Caption: Carmen López (fourth from the left) with other women participants at the 2017 IBSA Blind Football Central American Championships.
“It fills me with emotions to work with people with visual impairments. I do this on a voluntary basis and I’m grateful for this opportunity. I want to support people who work as volunteers and players with visual impairments so that there are no barriers of division and that work is done with unity for the integration, development and improvement of this sport.”
However, it is not easy; despite there being regular competitions and a growing movement, López and her team struggle for attention.
“It is not an easy task because there are no high performance programmes to prepare the players. There isn’t a talent recruitment programme, no overcrowding. Due to lack of support from sports institutions, blind football in Guatemala is not as high profile as traditional football.”
The COVID-19 pandemic has made it even harder for López to keep moving forward as The Sharks are not able to train together in person or online for various reasons.
But López has already faced hurdles to be where her and her team are today. She has never allowed the practical realities to hold her back.
As Guatemala focuses on its men’s team, López also rallied women with visual impairments to try blind football as it develops around the globe.
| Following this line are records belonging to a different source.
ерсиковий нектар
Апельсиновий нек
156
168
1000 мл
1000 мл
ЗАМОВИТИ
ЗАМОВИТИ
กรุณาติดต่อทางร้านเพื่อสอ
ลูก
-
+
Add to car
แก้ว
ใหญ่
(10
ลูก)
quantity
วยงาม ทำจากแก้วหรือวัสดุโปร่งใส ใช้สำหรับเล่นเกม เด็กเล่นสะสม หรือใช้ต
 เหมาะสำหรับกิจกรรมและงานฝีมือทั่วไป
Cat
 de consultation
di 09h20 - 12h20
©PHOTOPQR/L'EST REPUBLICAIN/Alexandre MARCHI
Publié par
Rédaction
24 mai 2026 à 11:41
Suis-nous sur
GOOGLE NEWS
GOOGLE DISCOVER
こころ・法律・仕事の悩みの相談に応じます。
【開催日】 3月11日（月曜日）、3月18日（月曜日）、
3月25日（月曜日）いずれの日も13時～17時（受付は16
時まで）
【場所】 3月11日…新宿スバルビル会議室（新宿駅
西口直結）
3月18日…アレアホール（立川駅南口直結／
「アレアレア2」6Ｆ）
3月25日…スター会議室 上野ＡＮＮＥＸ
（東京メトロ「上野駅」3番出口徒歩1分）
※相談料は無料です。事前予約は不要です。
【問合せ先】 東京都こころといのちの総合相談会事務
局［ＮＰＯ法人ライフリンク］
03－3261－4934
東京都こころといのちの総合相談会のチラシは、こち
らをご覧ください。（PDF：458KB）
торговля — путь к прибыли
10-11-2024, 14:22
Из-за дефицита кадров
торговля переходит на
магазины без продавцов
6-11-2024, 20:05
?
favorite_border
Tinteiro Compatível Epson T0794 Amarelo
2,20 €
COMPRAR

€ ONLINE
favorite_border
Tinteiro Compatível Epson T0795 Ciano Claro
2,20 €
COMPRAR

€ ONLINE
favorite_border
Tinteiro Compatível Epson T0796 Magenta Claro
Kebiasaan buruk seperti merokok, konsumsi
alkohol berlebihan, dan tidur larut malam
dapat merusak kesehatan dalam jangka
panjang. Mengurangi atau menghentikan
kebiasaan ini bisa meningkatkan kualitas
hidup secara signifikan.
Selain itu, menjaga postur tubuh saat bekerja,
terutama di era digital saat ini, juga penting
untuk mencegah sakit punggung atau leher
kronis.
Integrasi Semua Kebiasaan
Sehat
The first World Championships will be held in Enugu, Nigeria, in November 2021 and, prior to this major event, an international women’s blind football camp and games will take place in Hereford, England, in July.
“In the past women were afraid to face success or achieve anything without feeling unequal or humiliated. The rights of women over time have taught us that we can be heard, feel empowered to say that despite our feminine traits, we are a divine creation willing to conquer the world.”
“There is a promising future for women, a future without barriers. Therefore, I invite all visually impaired women from all over the world to be a part of blind football for women. A sport that will thrill and show that women can achieve something. Cheer up warriors, let’s be a part of blind football, and to the women who already practice it, I admire them and send them a big hug.”